The Trump administration has asked the Supreme Court to overturn an injunction blocking it from forcing transgender and non-binary people to be misgendered on their passports.
In April, a federal judge in Massachusetts ordered the administration to temporarily pause its new policy requiring that trans people’s I.D. documents be marked only with their birth sex and denying the ‘X’ designation for non-binary people.
“[These policies] are part of a coordinated and rapid rollback of rights and protections previously afforded to transgender Americans, suggesting that these challenged actions are built on a foundation of irrational prejudice toward fellow citizens,” wrote U.S. district judge Julia E. Kobick.
Her ruling was upheld on September 4 by an appeals court, which ruled that the government had not “demonstrated a strong likelihood of success”.
Now the Justice Department is appealing to the highest court in the land, arguing that Kobick’s injunction “has no basis in law or logic” and would force the government to issue “inaccurate” documents.

“The Constitution does not prohibit the government from defining sex in terms of an individual’s biological classification,” wrote the Department’s lawyers in a filing on Friday.
“The district court’s class-wide injunction irreparably harms the government and the public by blocking the President’s exercise of his constitutionally and statutorily conferred power to prescribe rules of the issuance of passports…
“Even worse, the injunction forces the government to misrepresent the sex of passport holders to foreign nations by using markers that reflect ‘the false claim that males can identify as and thus become women and vice versa.'”
The administration further argued that the Supreme Court’s decision in U.S. v Skrmetti — a case challenging Tennessee’s ban on transition healthcare for trans under-18s — negated Kobick’s ruling that the passport policy broke the equal protection clause of the 14th Amendment by discriminating based on sex.
In Skrmetti, the court ultimately ruled that banning such treatments for trans children but not cisgender (or non-trans children) did not count as sex discrimination, or even as discrimination against trans people. Other courts have already begun to interpret that logic as applying to adult healthcare too.

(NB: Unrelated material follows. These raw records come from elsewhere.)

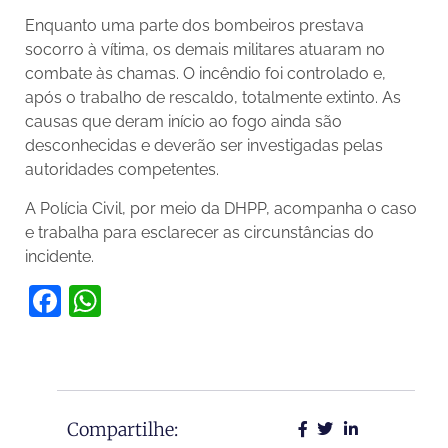
Enquanto uma parte dos bombeiros prestava
socorro à vítima, os demais militares atuaram no
combate às chamas. O incêndio foi controlado e,
após o trabalho de rescaldo, totalmente extinto. As
causas que deram início ao fogo ainda são
desconhecidas e deverão ser investigadas pelas
autoridades competentes.
A Polícia Civil, por meio da DHPP, acompanha o caso
e trabalha para esclarecer as circunstâncias do
incidente.
Facebook
WhatsApp
Compartilhe:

“As this Court reaffirmed in United States v. Skrmetti, a policy does not discriminate based on sex if it applies equally to each sex without treating any member of one sex worse than a similarly situated member of the other,” the Department wrote.
“And here, the challenged policy applies equally, regardless of sex — defining sex for everyone in terms of biology rather than self-identification.”
While the passport police were active, some trans people — including Hollywood star Hunter Schafer — were issued passports that listed them as their birth sex, while others suffered delays in getting a passport at all.
The Trump administration has consistently described biological sex as “immutable”, and it’s true that the basic fact of whether someone’s body produces sperm or eggs cannot be changed, nor can their chromosomes.
But many other features of sex, including genitals, body shape, and sexual function, can be altered via hormonal or surgical intervention — and generally play a bigger role in how someone is perceived and treated in daily life.
The Supreme Court, which has a conservative supermajority including three Trump-appointed judges, will now decide whether to take up the case. Over the past nine months, it has handed a series of victories to the Trump administration, often giving little or no explanation of its reasoning.
Earlier this month, a group of ten federal judges criticized the Court for its unsigned “shadow docket” opinions, saying it was “undermining” them and “throwing [them] under the bus”.